WHAT IS BEING ASKED = Reproduce the section of the listing that begins at the line containing "Image 1: xy, xz, yz;" and finishes at the line containing "Image 2: The". Include both end lines and nothing beyond them.

(RECORD EXCERPTS begins)

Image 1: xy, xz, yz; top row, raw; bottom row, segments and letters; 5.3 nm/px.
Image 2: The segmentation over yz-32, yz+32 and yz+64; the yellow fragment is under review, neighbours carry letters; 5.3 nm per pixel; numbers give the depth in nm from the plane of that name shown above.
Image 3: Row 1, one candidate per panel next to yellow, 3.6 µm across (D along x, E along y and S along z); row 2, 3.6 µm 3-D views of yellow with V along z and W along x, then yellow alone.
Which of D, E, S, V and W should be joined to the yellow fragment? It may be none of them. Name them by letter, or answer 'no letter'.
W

(RECORD EXCERPTS ends)
(RECORD EXCERPTS begins)

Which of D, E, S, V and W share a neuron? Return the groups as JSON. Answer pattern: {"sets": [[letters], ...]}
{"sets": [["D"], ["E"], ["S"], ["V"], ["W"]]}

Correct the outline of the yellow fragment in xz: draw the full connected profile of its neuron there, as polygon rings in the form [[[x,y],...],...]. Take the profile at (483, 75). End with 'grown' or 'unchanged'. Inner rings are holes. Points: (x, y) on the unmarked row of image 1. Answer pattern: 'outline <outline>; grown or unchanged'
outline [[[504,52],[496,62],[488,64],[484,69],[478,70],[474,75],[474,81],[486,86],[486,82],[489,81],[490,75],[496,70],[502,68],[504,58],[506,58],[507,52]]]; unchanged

(RECORD EXCERPTS ends)

TASK OUTPUT =
Image 1: xy, xz, yz; top row, raw; bottom row, segments and letters; 5.3 nm/px.
Image 2: The segmentation over yz-32, yz+32 and yz+64; the yellow fragment is under review, neighbours carry letters; 5.3 nm per pixel; numbers give the depth in nm from the plane of that name shown above.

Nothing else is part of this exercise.